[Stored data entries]
━━━━━━━━━━━━━━━━

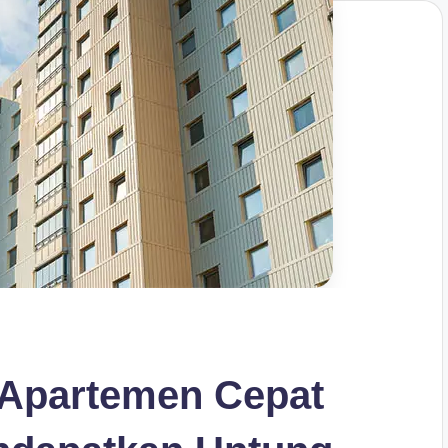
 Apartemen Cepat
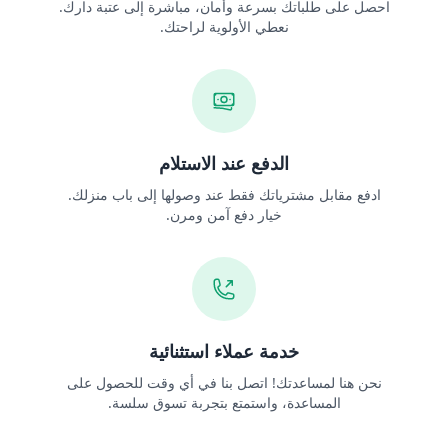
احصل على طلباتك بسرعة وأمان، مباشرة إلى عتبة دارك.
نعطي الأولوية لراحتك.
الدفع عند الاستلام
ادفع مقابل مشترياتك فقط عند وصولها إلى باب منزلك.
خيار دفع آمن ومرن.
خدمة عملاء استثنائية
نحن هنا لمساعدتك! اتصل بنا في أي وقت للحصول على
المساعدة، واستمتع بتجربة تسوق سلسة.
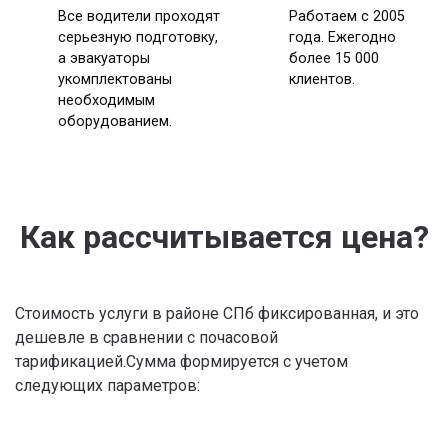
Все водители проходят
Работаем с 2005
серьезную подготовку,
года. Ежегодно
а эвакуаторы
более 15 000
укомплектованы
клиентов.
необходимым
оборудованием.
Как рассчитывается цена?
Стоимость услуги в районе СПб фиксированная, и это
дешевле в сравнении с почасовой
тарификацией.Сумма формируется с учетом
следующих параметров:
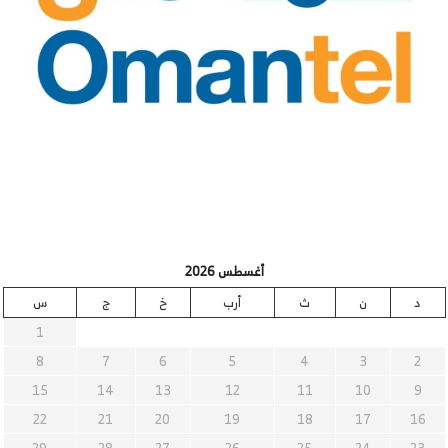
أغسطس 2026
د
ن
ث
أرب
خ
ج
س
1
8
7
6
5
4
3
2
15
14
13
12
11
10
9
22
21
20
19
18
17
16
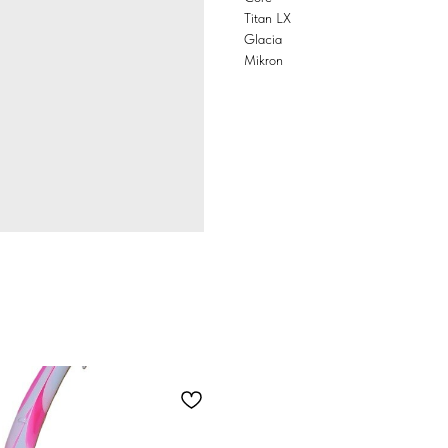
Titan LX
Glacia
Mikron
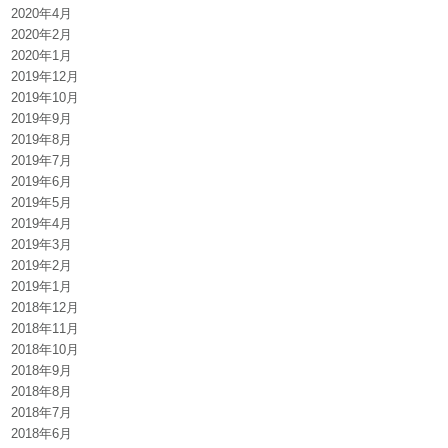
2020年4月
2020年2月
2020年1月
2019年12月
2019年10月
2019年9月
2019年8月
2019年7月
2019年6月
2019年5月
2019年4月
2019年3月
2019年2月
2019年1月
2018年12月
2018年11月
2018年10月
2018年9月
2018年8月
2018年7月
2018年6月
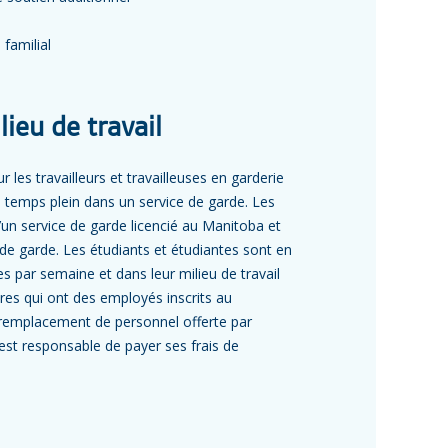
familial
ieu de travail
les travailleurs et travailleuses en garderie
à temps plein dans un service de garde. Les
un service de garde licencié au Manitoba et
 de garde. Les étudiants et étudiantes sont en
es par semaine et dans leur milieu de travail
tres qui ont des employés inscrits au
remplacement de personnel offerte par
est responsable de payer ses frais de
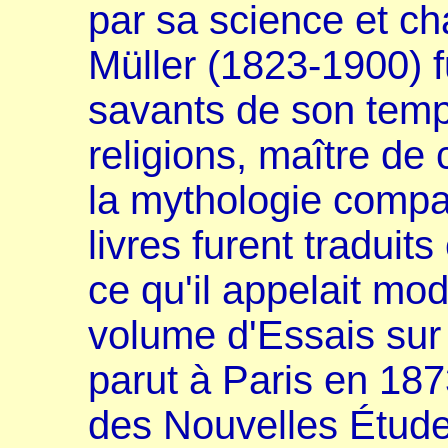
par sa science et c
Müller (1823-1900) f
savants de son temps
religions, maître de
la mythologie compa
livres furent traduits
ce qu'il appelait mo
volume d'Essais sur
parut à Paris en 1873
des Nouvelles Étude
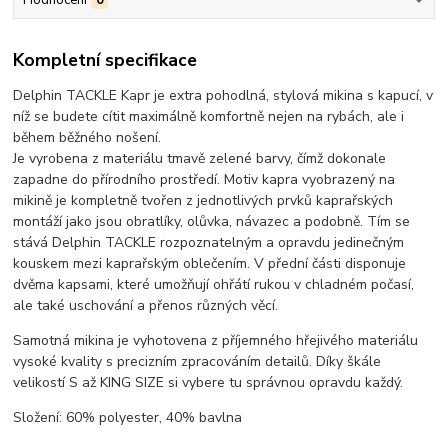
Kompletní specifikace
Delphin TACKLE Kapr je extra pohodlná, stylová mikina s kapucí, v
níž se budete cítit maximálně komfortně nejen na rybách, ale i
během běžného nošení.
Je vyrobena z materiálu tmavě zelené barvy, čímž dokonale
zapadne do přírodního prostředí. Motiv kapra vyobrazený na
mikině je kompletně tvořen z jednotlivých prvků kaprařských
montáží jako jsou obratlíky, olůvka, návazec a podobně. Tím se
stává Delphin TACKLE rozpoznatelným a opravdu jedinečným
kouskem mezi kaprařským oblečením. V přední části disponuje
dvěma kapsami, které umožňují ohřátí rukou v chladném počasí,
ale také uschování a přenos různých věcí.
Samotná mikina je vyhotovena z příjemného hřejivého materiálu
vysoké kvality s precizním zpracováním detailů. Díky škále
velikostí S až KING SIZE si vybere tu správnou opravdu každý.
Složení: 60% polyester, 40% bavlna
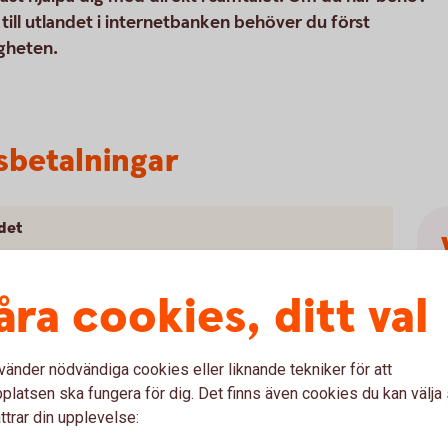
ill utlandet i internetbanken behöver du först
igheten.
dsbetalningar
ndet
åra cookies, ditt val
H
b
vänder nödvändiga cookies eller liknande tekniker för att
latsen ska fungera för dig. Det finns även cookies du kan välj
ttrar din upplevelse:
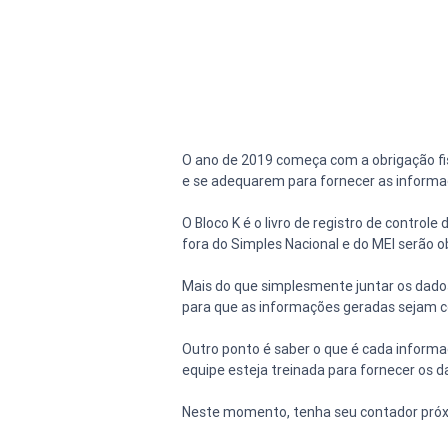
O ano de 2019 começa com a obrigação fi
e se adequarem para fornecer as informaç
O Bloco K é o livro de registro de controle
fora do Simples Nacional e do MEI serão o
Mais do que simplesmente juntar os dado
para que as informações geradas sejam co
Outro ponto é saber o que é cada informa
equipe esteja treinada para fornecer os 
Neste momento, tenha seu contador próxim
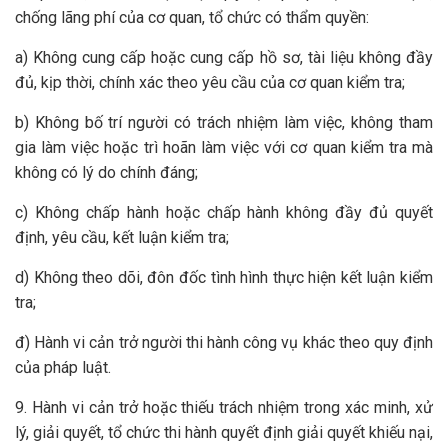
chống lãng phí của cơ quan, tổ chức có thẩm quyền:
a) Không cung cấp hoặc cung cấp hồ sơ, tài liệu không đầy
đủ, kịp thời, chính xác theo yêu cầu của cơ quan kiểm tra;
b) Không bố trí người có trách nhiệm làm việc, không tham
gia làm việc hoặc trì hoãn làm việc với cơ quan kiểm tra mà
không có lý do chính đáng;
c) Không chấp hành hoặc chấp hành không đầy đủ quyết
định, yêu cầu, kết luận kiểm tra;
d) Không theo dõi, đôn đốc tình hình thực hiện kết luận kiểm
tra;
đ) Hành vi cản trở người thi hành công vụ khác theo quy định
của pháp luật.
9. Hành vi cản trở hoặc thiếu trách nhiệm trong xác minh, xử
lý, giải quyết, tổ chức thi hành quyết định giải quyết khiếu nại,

━━━━━━━━━━━━━━━━

## To-do item
Rewrite all the rows with "Manitoba" swapped for "Saskatchewan" and nothing else changed. Leave the pictures out.

## Answer to this exercise
 Apartemen Cepat
احصل على طلباتك بسرعة وأمان، مباشرة إلى عتبة دارك.
نعطي الأولوية لراحتك.
الدفع عند الاستلام
ادفع مقابل مشترياتك فقط عند وصولها إلى باب منزلك.
خيار دفع آمن ومرن.
خدمة عملاء استثنائية
نحن هنا لمساعدتك! اتصل بنا في أي وقت للحصول على
المساعدة، واستمتع بتجربة تسوق سلسة.
Все водители проходят
Работаем с 2005
серьезную подготовку,
года. Ежегодно
а эвакуаторы
более 15 000
укомплектованы
клиентов.
необходимым
оборудованием.
Как рассчитывается цена?
Стоимость услуги в районе СПб фиксированная, и это
дешевле в сравнении с почасовой
тарификацией.Сумма формируется с учетом
следующих параметров:
أغسطس 2026
د
ن
ث
أرب
خ
ج
س
1
8
7
6
5
4
3
2
15
14
13
12
11
10
9
22
21
20
19
18
17
16
Titan LX
Glacia
Mikron
2020年4月
2020年2月
2020年1月
2019年12月
2019年10月
2019年9月
2019年8月
2019年7月
2019年6月
2019年5月
2019年4月
2019年3月
2019年2月
2019年1月
2018年12月
2018年11月
2018年10月
2018年9月
2018年8月
2018年7月
2018年6月
familial
ieu de travail
les travailleurs et travailleuses en garderie
à temps plein dans un service de garde. Les
un service de garde licencié au Saskatchewan et
 de garde. Les étudiants et étudiantes sont en
es par semaine et dans leur milieu de travail
tres qui ont des employés inscrits au
remplacement de personnel offerte par
est responsable de payer ses frais de
par sa science et c
Müller (1823-1900) f
savants de son temps
religions, maître de
la mythologie compa
livres furent traduits
ce qu'il appelait mo
volume d'Essais sur
parut à Paris en 1873
des Nouvelles Étude
Kompletní specifikace
Delphin TACKLE Kapr je extra pohodlná, stylová mikina s kapucí, v
níž se budete cítit maximálně komfortně nejen na rybách, ale i
během běžného nošení.
Je vyrobena z materiálu tmavě zelené barvy, čímž dokonale
zapadne do přírodního prostředí. Motiv kapra vyobrazený na
mikině je kompletně tvořen z jednotlivých prvků kaprařských
montáží jako jsou obratlíky, olůvka, návazec a podobně. Tím se
stává Delphin TACKLE rozpoznatelným a opravdu jedinečným
kouskem mezi kaprařským oblečením. V přední části disponuje
dvěma kapsami, které umožňují ohřátí rukou v chladném počasí,
ale také uschování a přenos různých věcí.
Samotná mikina je vyhotovena z příjemného hřejivého materiálu
vysoké kvality s precizním zpracováním detailů. Díky škále
velikostí S až KING SIZE si vybere tu správnou opravdu každý.
Složení: 60% polyester, 40% bavlna
ill utlandet i internetbanken behöver du först
igheten.
dsbetalningar
ndet
åra cookies, ditt val
H
b
vänder nödvändiga cookies eller liknande tekniker för att
latsen ska fungera för dig. Det finns även cookies du kan välj
ttrar din upplevelse:
O ano de 2019 começa com a obrigação fi
e se adequarem para fornecer as informaç
O Bloco K é o livro de registro de controle
fora do Simples Nacional e do MEI serão o
Mais do que simplesmente juntar os dado
para que as informações geradas sejam co
Outro ponto é saber o que é cada informa
equipe esteja treinada para fornecer os 
Neste momento, tenha seu contador próxim
chống lãng phí của cơ quan, tổ chức có thẩm quyền:
a) Không cung cấp hoặc cung cấp hồ sơ, tài liệu không đầy
đủ, kịp thời, chính xác theo yêu cầu của cơ quan kiểm tra;
b) Không bố trí người có trách nhiệm làm việc, không tham
gia làm việc hoặc trì hoãn làm việc với cơ quan kiểm tra mà
không có lý do chính đáng;
c) Không chấp hành hoặc chấp hành không đầy đủ quyết
định, yêu cầu, kết luận kiểm tra;
d) Không theo dõi, đôn đốc tình hình thực hiện kết luận kiểm
tra;
đ) Hành vi cản trở người thi hành công vụ khác theo quy định
của pháp luật.
9. Hành vi cản trở hoặc thiếu trách nhiệm trong xác minh, xử
lý, giải quyết, tổ chức thi hành quyết định giải quyết khiếu nại,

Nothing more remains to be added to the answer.